Guam's governor urged residents to stay home and warned the island could take a direct hit from Typhoon Mawar as the storm strengthened on a path toward the U.S. territory in the Pacific.
Gov. Lou Leon Guerrero urged residents in a YouTube message to remain calm and prepare for Mawar, which the weather service said could hit the southern part of Guam around midday local time on Wednesday.
“We may take a direct hit," Patrick Doll, lead meteorologist for the National Weather Service in Tiyan, Guam, told The Associated Press. "If we don’t take a direct hit, it’s going to be very close.”
The center of the Category 3 storm was about 195 miles (313.8 kilometers) southeast of Guam Tuesday, and moving northwest at 9 to 10 mph (14.4 to 16 kph) toward Guam, according to the weather service.
It was expected to arrive as a 140 mph (225 kph) Category 4 typhoon, weather officials said, possibly delivering the biggest hit in two decades.
The typhoon could cause “extensive damage,” Doll said.
The governor said she would place Guam essentially in a lockdown effective 1 p.m. Tuesday.
“Unless you’re a first responder, you do not leave your house," Doll said.
Rain from the storm's outer bands was starting to fall Tuesday morning, he said.
A storm surge of 6 to 10 feet ( 1.82 to 3 meters) above the normal high tide was expected and could reach up to 15 feet (4.6 meters).
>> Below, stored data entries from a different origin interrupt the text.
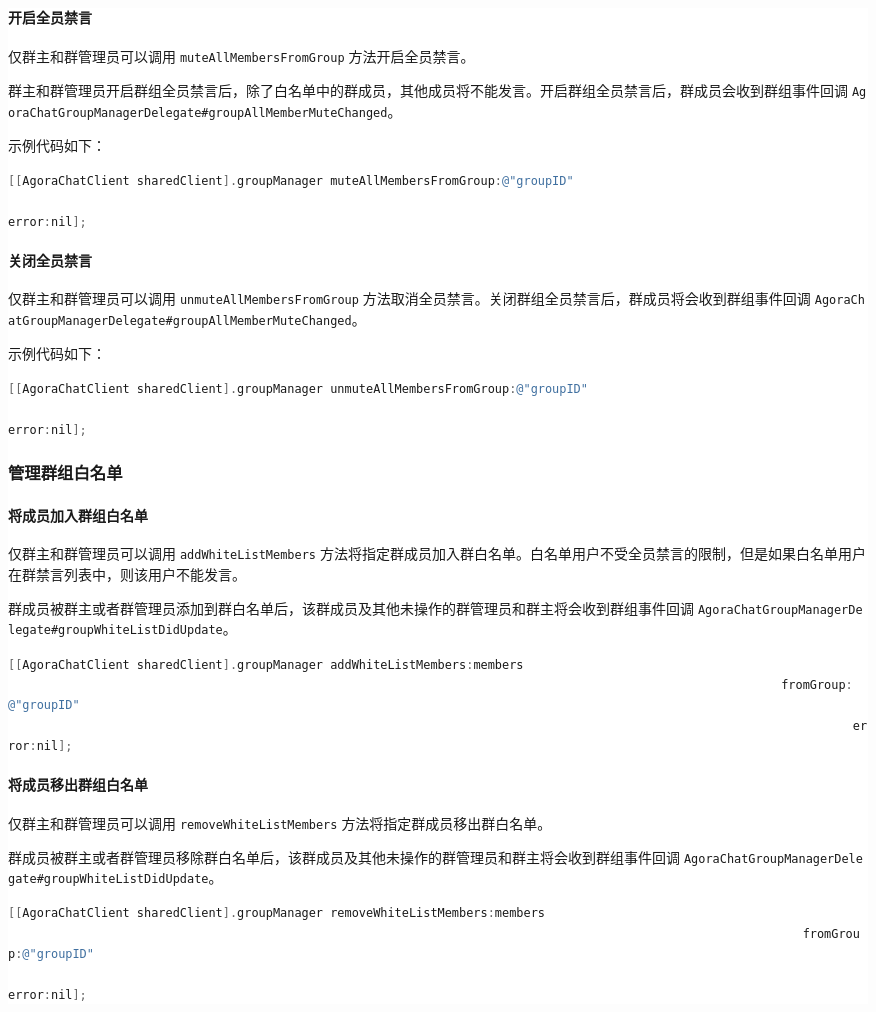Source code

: #### 开启全员禁言

仅群主和群管理员可以调用 `muteAllMembersFromGroup` 方法开启全员禁言。

群主和群管理员开启群组全员禁言后，除了白名单中的群成员，其他成员将不能发言。开启群组全员禁言后，群成员会收到群组事件回调 `AgoraChatGroupManagerDelegate#groupAllMemberMuteChanged`。

示例代码如下：

```objective-c
[[AgoraChatClient sharedClient].groupManager muteAllMembersFromGroup:@"groupID"
                                                                                                                              error:nil];
```

#### 关闭全员禁言

仅群主和群管理员可以调用 `unmuteAllMembersFromGroup` 方法取消全员禁言。关闭群组全员禁言后，群成员将会收到群组事件回调 `AgoraChatGroupManagerDelegate#groupAllMemberMuteChanged`。

示例代码如下：

```objective-c
[[AgoraChatClient sharedClient].groupManager unmuteAllMembersFromGroup:@"groupID"
                                                                                                                                  error:nil];
```

### 管理群组白名单

#### 将成员加入群组白名单

仅群主和群管理员可以调用 `addWhiteListMembers` 方法将指定群成员加入群白名单。白名单用户不受全员禁言的限制，但是如果白名单用户在群禁言列表中，则该用户不能发言。

群成员被群主或者群管理员添加到群白名单后，该群成员及其他未操作的群管理员和群主将会收到群组事件回调 `AgoraChatGroupManagerDelegate#groupWhiteListDidUpdate`。

```objective-c
[[AgoraChatClient sharedClient].groupManager addWhiteListMembers:members
                                                                                                            fromGroup:@"groupID"
                                                                                                                      error:nil];
```

#### 将成员移出群组白名单

仅群主和群管理员可以调用 `removeWhiteListMembers` 方法将指定群成员移出群白名单。

群成员被群主或者群管理员移除群白名单后，该群成员及其他未操作的群管理员和群主将会收到群组事件回调 `AgoraChatGroupManagerDelegate#groupWhiteListDidUpdate`。

```objective-c
[[AgoraChatClient sharedClient].groupManager removeWhiteListMembers:members
                                                                                                               fromGroup:@"groupID"
                                                                                                                         error:nil];
```
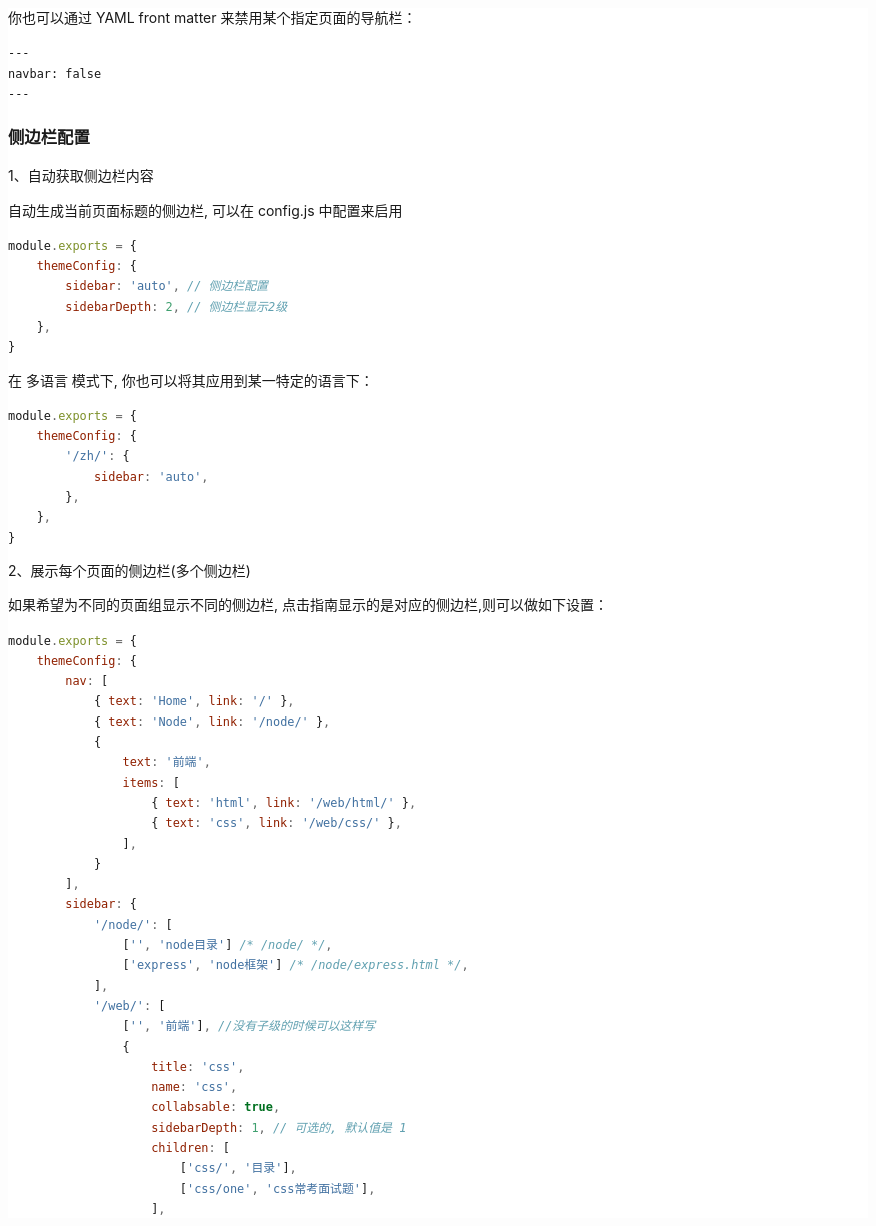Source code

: 你也可以通过 YAML front matter 来禁用某个指定页面的导航栏：

```
---
navbar: false
---
```

### 侧边栏配置

1、自动获取侧边栏内容

自动生成当前页面标题的侧边栏, 可以在 config.js 中配置来启用

```js
module.exports = {
    themeConfig: {
        sidebar: 'auto', // 侧边栏配置
        sidebarDepth: 2, // 侧边栏显示2级
    },
}
```

在 多语言 模式下, 你也可以将其应用到某一特定的语言下：

```js
module.exports = {
    themeConfig: {
        '/zh/': {
            sidebar: 'auto',
        },
    },
}
```

2、展示每个页面的侧边栏(多个侧边栏)

如果希望为不同的页面组显示不同的侧边栏, 点击指南显示的是对应的侧边栏,则可以做如下设置：

```js
module.exports = {
    themeConfig: {
        nav: [
            { text: 'Home', link: '/' },
            { text: 'Node', link: '/node/' },
            {
                text: '前端',
                items: [
                    { text: 'html', link: '/web/html/' },
                    { text: 'css', link: '/web/css/' },
                ],
            }
        ],
        sidebar: {
            '/node/': [
                ['', 'node目录'] /* /node/ */,
                ['express', 'node框架'] /* /node/express.html */,
            ],
            '/web/': [
                ['', '前端'], //没有子级的时候可以这样写
                {
                    title: 'css',
                    name: 'css',
                    collabsable: true,
                    sidebarDepth: 1, // 可选的, 默认值是 1
                    children: [
                        ['css/', '目录'],
                        ['css/one', 'css常考面试题'],
                    ],
```
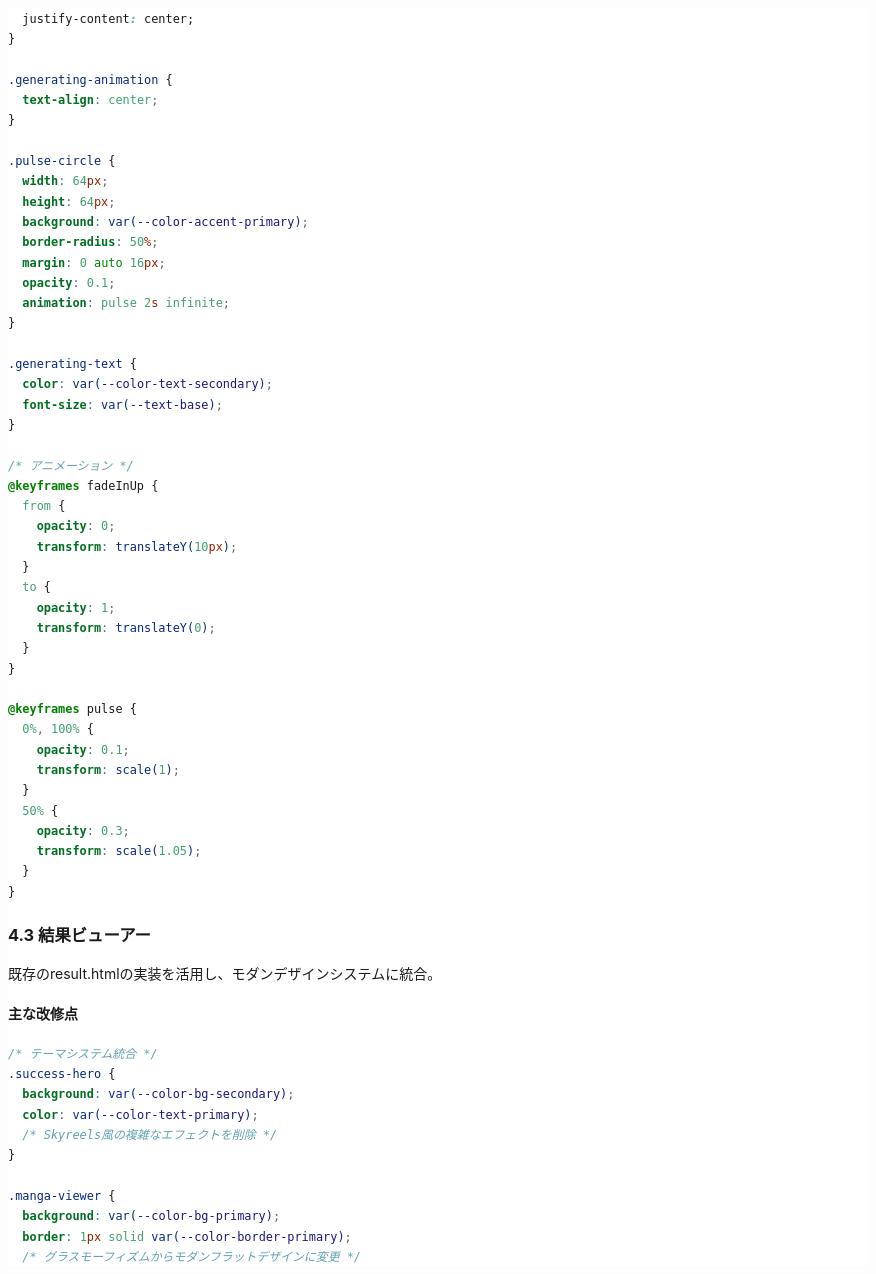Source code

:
 ```css
  justify-content: center;
}

.generating-animation {
  text-align: center;
}

.pulse-circle {
  width: 64px;
  height: 64px;
  background: var(--color-accent-primary);
  border-radius: 50%;
  margin: 0 auto 16px;
  opacity: 0.1;
  animation: pulse 2s infinite;
}

.generating-text {
  color: var(--color-text-secondary);
  font-size: var(--text-base);
}

/* アニメーション */
@keyframes fadeInUp {
  from {
    opacity: 0;
    transform: translateY(10px);
  }
  to {
    opacity: 1;
    transform: translateY(0);
  }
}

@keyframes pulse {
  0%, 100% {
    opacity: 0.1;
    transform: scale(1);
  }
  50% {
    opacity: 0.3;
    transform: scale(1.05);
  }
}
```

### 4.3 結果ビューアー

既存のresult.htmlの実装を活用し、モダンデザインシステムに統合。

#### 主な改修点
```css
/* テーマシステム統合 */
.success-hero {
  background: var(--color-bg-secondary);
  color: var(--color-text-primary);
  /* Skyreels風の複雑なエフェクトを削除 */
}

.manga-viewer {
  background: var(--color-bg-primary);
  border: 1px solid var(--color-border-primary);
  /* グラスモーフィズムからモダンフラットデザインに変更 */
```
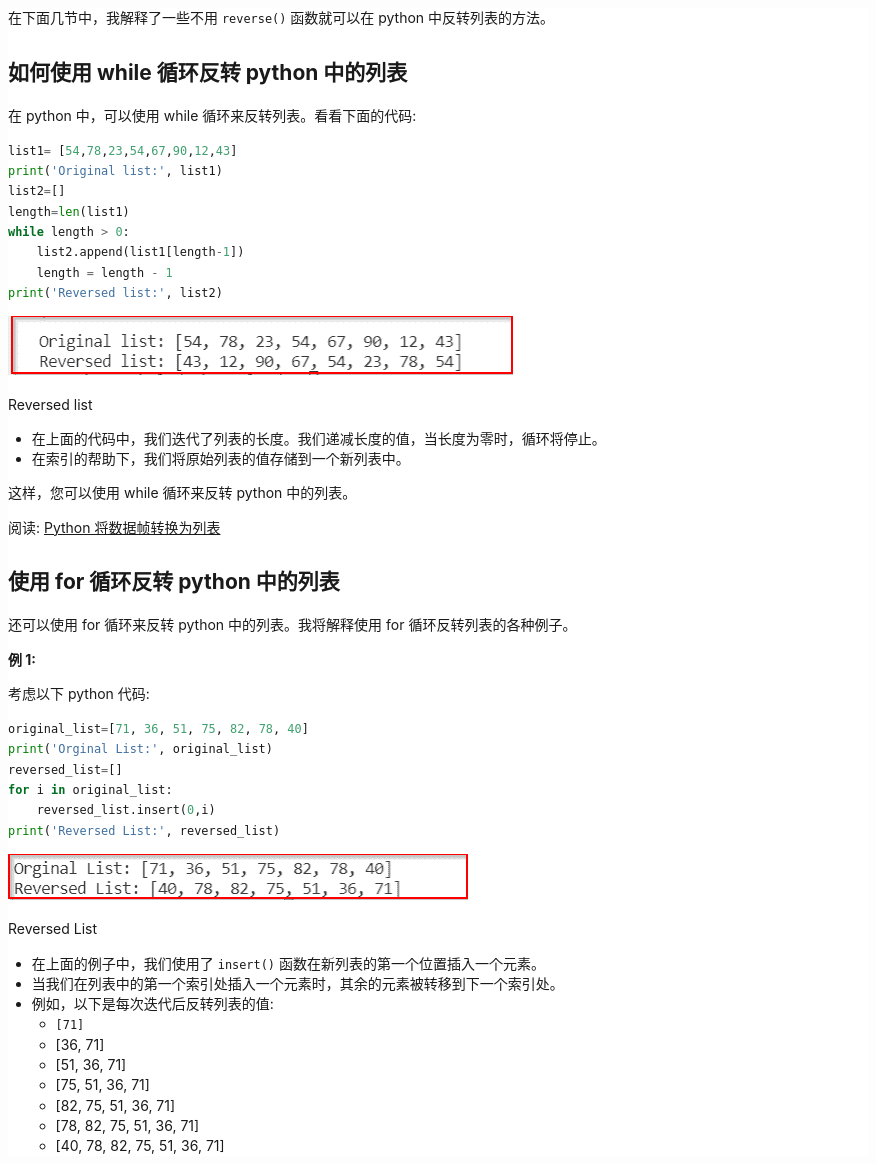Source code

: 在下面几节中，我解释了一些不用 `reverse()` 函数就可以在 python 中反转列表的方法。

## 如何使用 while 循环反转 python 中的列表

在 python 中，可以使用 while 循环来反转列表。看看下面的代码:

```py
list1= [54,78,23,54,67,90,12,43]
print('Original list:', list1)
list2=[]
length=len(list1)
while length > 0:
    list2.append(list1[length-1])
    length = length - 1
print('Reversed list:', list2)
```

![reverse a list in python using while loop](img/474a75e61b772d4404fee85c68216bfa.png "ist in python using while loop")

Reversed list

*   在上面的代码中，我们迭代了列表的长度。我们递减长度的值，当长度为零时，循环将停止。
*   在索引的帮助下，我们将原始列表的值存储到一个新列表中。

这样，您可以使用 while 循环来反转 python 中的列表。

阅读: [Python 将数据帧转换为列表](https://pythonguides.com/python-convert-dataframe-to-list/)

## 使用 for 循环反转 python 中的列表

还可以使用 for 循环来反转 python 中的列表。我将解释使用 for 循环反转列表的各种例子。

**例 1:**

考虑以下 python 代码:

```py
original_list=[71, 36, 51, 75, 82, 78, 40]
print('Orginal List:', original_list)
reversed_list=[]
for i in original_list:
    reversed_list.insert(0,i)
print('Reversed List:', reversed_list)
```

![Reverse a list in python using for loop](img/651e997da2169cacaec48a8111f3857b.png "Reverse a list in python using for loop")

Reversed List

*   在上面的例子中，我们使用了 `insert()` 函数在新列表的第一个位置插入一个元素。
*   当我们在列表中的第一个索引处插入一个元素时，其余的元素被转移到下一个索引处。
*   例如，以下是每次迭代后反转列表的值:
    *   `[71]`
    *   [36, 71]
    *   [51, 36, 71]
    *   [75, 51, 36, 71]
    *   [82, 75, 51, 36, 71]
    *   [78, 82, 75, 51, 36, 71]
    *   [40, 78, 82, 75, 51, 36, 71]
Surf was expected to build sharply in the next day or two along south- and east-facing reefs, with dangerous surf of 20 to 25 feet (6 to 7.6 meters) Tuesday afternoon into Wednesday, the weather service said.
At the island’s grocery and hardware stores Monday, people were leaving with shopping carts full of canned goods, cases of water and generators, the Pacific Daily News reported.
The Guam Department of Education was preparing to open emergency shelters Tuesday, KUAM reported.
The Rev. Francis X. Hezel, a Jesuit priest and assistant pastor at Santa Barbara Church in Dededo, was trying to visit people at the hospital before it closed to visitors Tuesday.
Before hitting the road, he had trouble finding someone to help him put air in his tires because everyone was busy readying their homes to withstand the storm, he said.
“I live in a rectory,” he said. “I'm just closing the windows hoping that the gusts don't bash them in. Praying for the best, I guess.”
Officials warned residents who aren’t in fully concrete structures to consider moving for safety. Many homes are made of wood and tin.
“The triple threat of cat 4 typhoon force winds, torrential rains and life-threatening storm surge are all expected for Guam and Rota,” the weather service said in a Tuesday morning update.
Rota, an island in the U.S. Commonwealth of the Northern Mariana Islands, was also under a typhoon warning, Doll said. Tinian and Saipan, in the northern Marianas, were under tropical storm warnings.
Some people in those areas are still in temporary shelters or tents after Category 5 Super Typhoon Yutu in 2018, Doll noted.
“Guam takes a Category 4 or 5 hit every five to seven years. Mother Nature has spared us as of late,” Doll said, adding that the last direct hit was in 2002. “So we are way overdue.”